Formulating a theoretical model and then using data to evaluate it is much more in line with the scientific method than attempting to contort prior contextual understanding into a “context-free” form to fit into a pre-existing model framework. The latter is a recipe for producing spurious, irreplicable outcomes. For instance, rather than attempting to predict what the new temperature will be given a change in atmospheric pressure by computing a simple linear model estimating the ratio of changes in pressure to changes in temperature, it is much more accurate to plug temperature and pressure into a derivative of the combined gas law, which mathematically posits a theoretical scientific relationship between pressure, temperature, and the volume of a gas.
If context does not allow or complicates theoretical model formulation, thinking through systems via impact charts or directed acyclic graphs (and pre-registering these) clarifies to a discerning audience researchers’ thought processes undergirding their choices of predictors to use in standard statistical models. It also adds clarity around what predictors researchers are prioritizing and the relationships between predictors.

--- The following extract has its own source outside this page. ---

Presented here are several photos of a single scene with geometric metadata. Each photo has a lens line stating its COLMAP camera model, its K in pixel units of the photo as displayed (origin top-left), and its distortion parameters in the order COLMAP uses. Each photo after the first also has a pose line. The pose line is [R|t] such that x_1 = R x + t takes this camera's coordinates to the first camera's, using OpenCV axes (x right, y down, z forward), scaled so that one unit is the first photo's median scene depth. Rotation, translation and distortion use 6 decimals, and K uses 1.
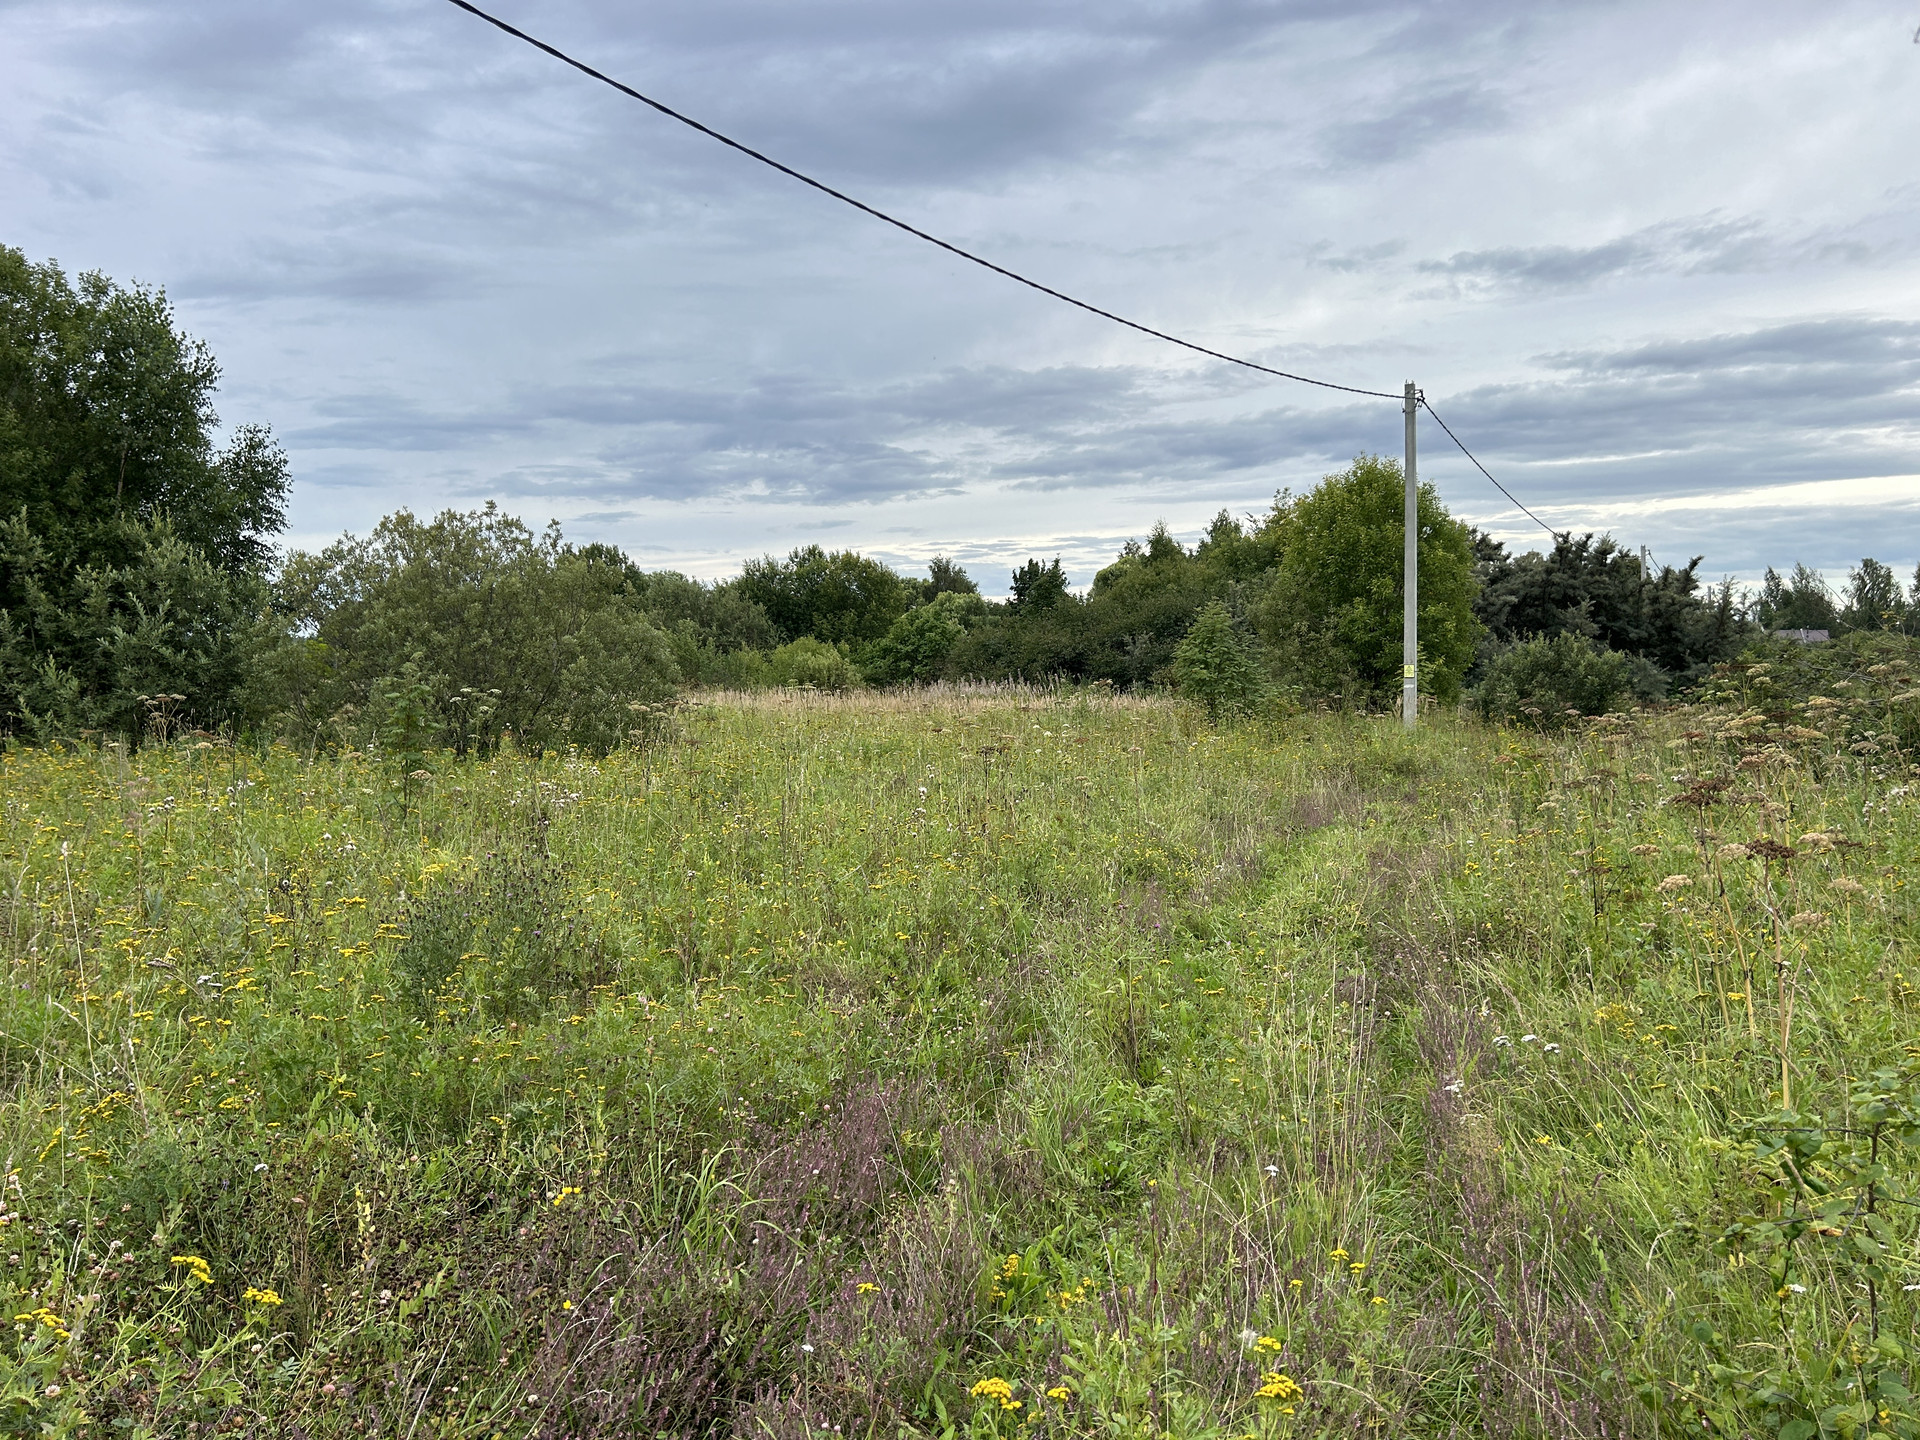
lens RADIAL K [[1475.3, 0, 945.6], [0, 1475.3, 731.2], [0, 0, 1]] dist [0.064827, -0.068142]
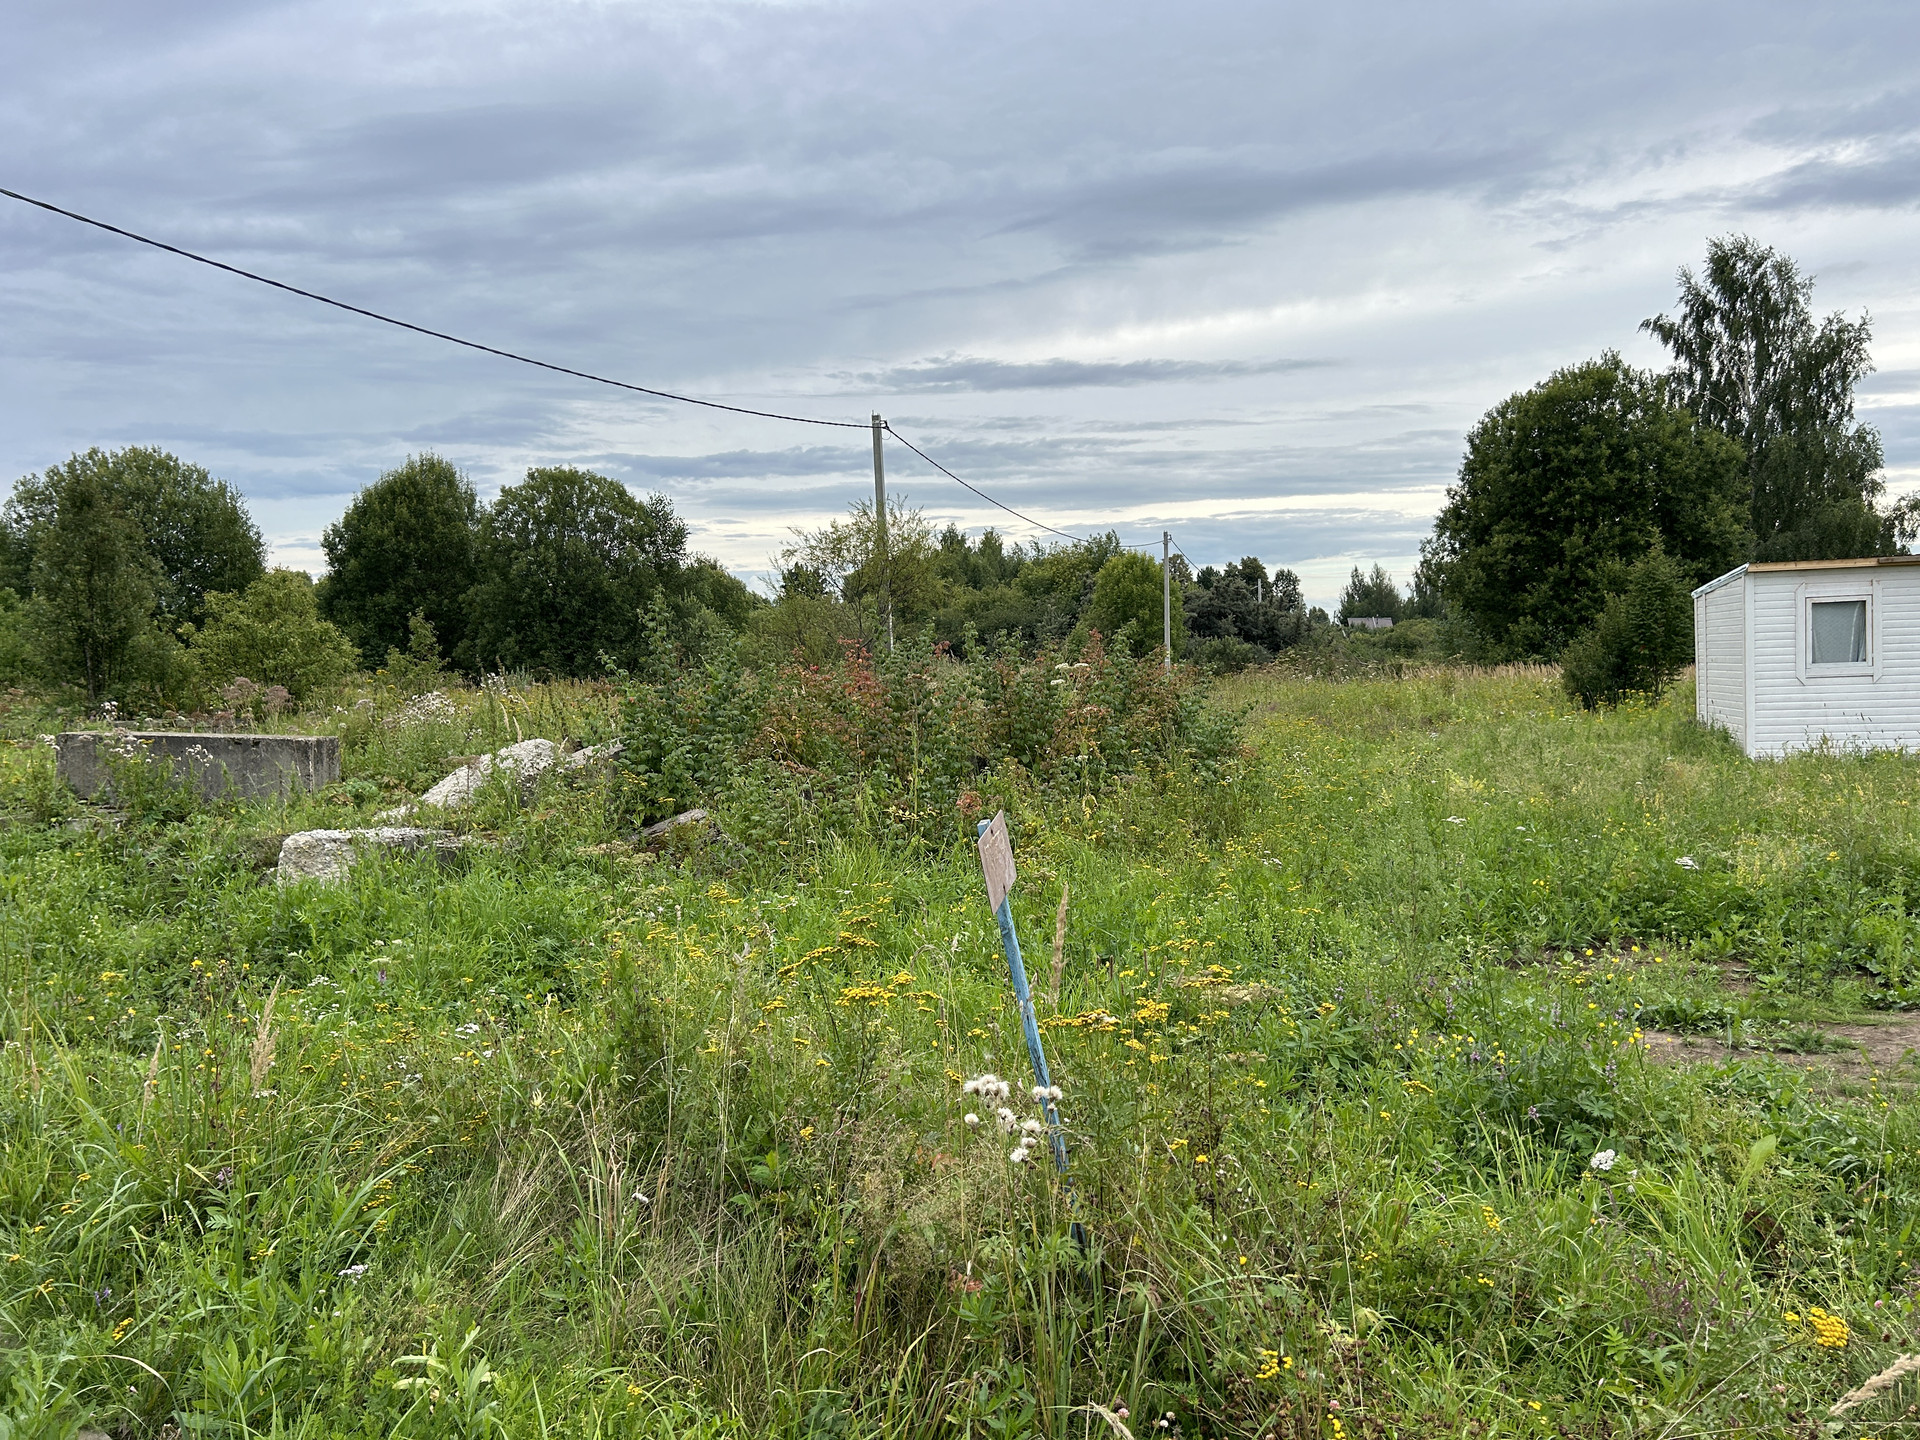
lens RADIAL K [[1474.6, 0, 993.6], [0, 1474.6, 725.6], [0, 0, 1]] dist [0.056005, -0.065149]
pose [[0.967814, -0.023147, 0.250601, -0.221880], [0.021177, 0.999720, 0.010557, 0.017346], [-0.250775, -0.004911, 0.968033, -0.489445]]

Although these tools do not have the same amount of mathematical rigor as using a Bayesian approach or formulating theoretical mathematical relationships between predictors and outcomes, they can go a long way to encoding prior assumptions researchers are operating under.
At the very least, running estimated results on an interpretable scale by those without a statistical background but with context-specific expertise can potentially help avoid screwball results. Amazingly, non-wonks have a helpful role to play in checking to make sure model conclusions resemble reality. Helpful clarification from a city planner asking “How exactly does living beside a freeway cause autism?” or a professional diplomat suggesting that there isn’t really any credible evidence, based on their experience, that universal health care breeds terrorism can go a long way in preventing absurd empirical conclusions from entering the public record. Ridiculous as these estimates and other spurious results sound, they occur with alarming frequency.
Reaching out to non-statistical experts or including them on research teams and running initial results by them to at least ascertain whether estimates jibe with previous work or not (and if not, why not) are good ways to get fresh perspectives on whether and where estimates might have gone awry. The very act of describing empirical results in an interpretable way to someone with contextual but not statistical training could lead researchers to catch faulty assumptions or spurious results. Changing the descriptive context allows for a fresh look at the veracity of research results.
Better Priors Make Better Research
The assumption that prior information should be considered tangentially or qualitatively misses the crucial role that the systematic use of priors can play in preventing spurious results due to poorly collected or sparse data. Even further, seriously considering priors can operate as a form of model verification and can be used to incorporate qualitative, contextual, or unmeasurable expertise directly into statistical analyses. Finally, there is no such thing as statistical objectivity. This concept is totally incoherent and has functioned as a cover for poor statistical work for too long.